(TASK TO COMPLETE): Reproduce the entries shown below only from the line with "thumb mcp: (234, 299)" down to the line with "middle mcp: (310, 237)", keeping both end lines and copying each one exactly.

(Dataset entries):
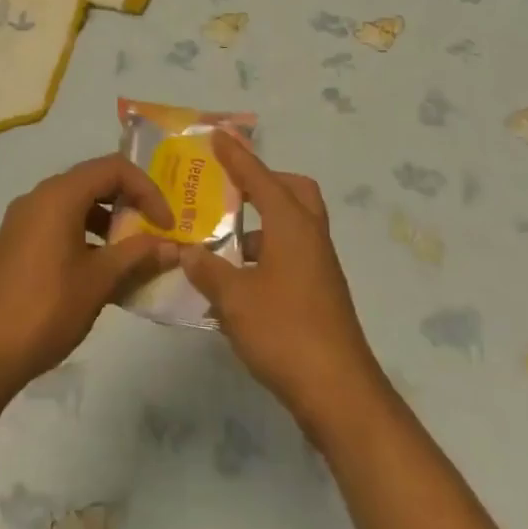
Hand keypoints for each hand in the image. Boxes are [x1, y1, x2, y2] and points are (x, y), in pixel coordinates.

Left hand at [0, 155, 177, 400]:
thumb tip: (175, 246)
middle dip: (129, 203)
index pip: (114, 168)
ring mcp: (23, 220)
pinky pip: (58, 224)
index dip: (147, 190)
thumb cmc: (45, 309)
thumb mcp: (99, 281)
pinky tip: (98, 272)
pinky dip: (85, 236)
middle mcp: (39, 196)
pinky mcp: (15, 243)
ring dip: (108, 222)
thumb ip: (138, 256)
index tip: (166, 224)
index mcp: (59, 195)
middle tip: (153, 233)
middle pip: (94, 181)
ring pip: (76, 204)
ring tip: (130, 256)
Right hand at [180, 135, 386, 439]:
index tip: (217, 135)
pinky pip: (292, 253)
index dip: (237, 156)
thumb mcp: (234, 299)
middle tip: (231, 187)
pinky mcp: (320, 293)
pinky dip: (267, 252)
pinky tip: (238, 279)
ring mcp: (320, 267)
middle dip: (264, 181)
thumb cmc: (285, 333)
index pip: (260, 178)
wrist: (339, 393)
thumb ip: (207, 270)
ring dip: (263, 222)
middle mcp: (310, 237)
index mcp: (292, 226)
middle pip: (294, 191)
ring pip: (293, 224)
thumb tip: (188, 251)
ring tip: (222, 238)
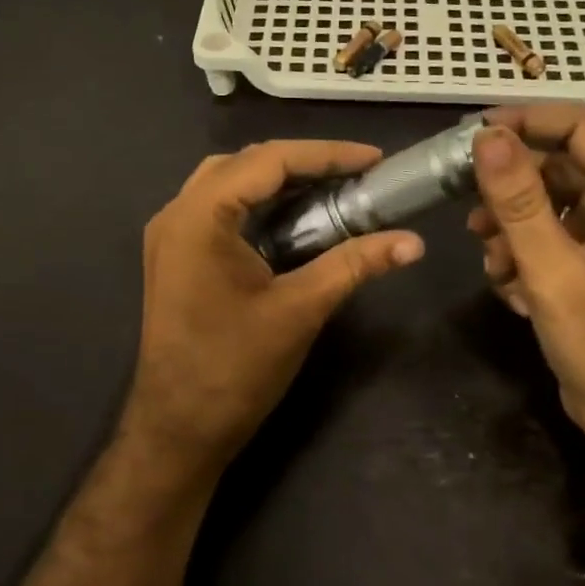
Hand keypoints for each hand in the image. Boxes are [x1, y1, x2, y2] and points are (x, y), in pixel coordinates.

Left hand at [125, 140, 424, 476]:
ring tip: (331, 189)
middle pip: (245, 164)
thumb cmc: (234, 370)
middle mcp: (177, 214)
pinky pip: (220, 210)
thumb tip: (413, 242)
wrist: (177, 430)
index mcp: (199, 217)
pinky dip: (259, 205)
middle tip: (355, 174)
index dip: (325, 155)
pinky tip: (295, 219)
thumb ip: (354, 265)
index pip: (268, 161)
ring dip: (279, 181)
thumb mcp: (300, 311)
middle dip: (303, 163)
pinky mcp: (176, 257)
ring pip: (230, 183)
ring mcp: (171, 236)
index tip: (374, 159)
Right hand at [467, 105, 584, 463]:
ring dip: (511, 229)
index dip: (526, 122)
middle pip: (558, 167)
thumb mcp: (552, 269)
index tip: (474, 132)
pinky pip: (547, 236)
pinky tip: (512, 290)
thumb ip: (518, 200)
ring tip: (494, 263)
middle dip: (511, 190)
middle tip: (469, 208)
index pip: (580, 129)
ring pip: (546, 204)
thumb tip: (487, 137)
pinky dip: (521, 255)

(WRITTEN SOLUTION):
thumb mcp: (234, 299)
middle tip: (231, 187)
pinky mcp: (320, 293)
pinky dip: (267, 252)
pinky tip: (238, 279)
ring mcp: (320, 267)
middle dip: (264, 181)
thumb cmc: (285, 333)
index pip: (260, 178)
wrist: (339, 393)
thumb ip: (207, 270)
ring dip: (263, 222)
middle mcp: (310, 237)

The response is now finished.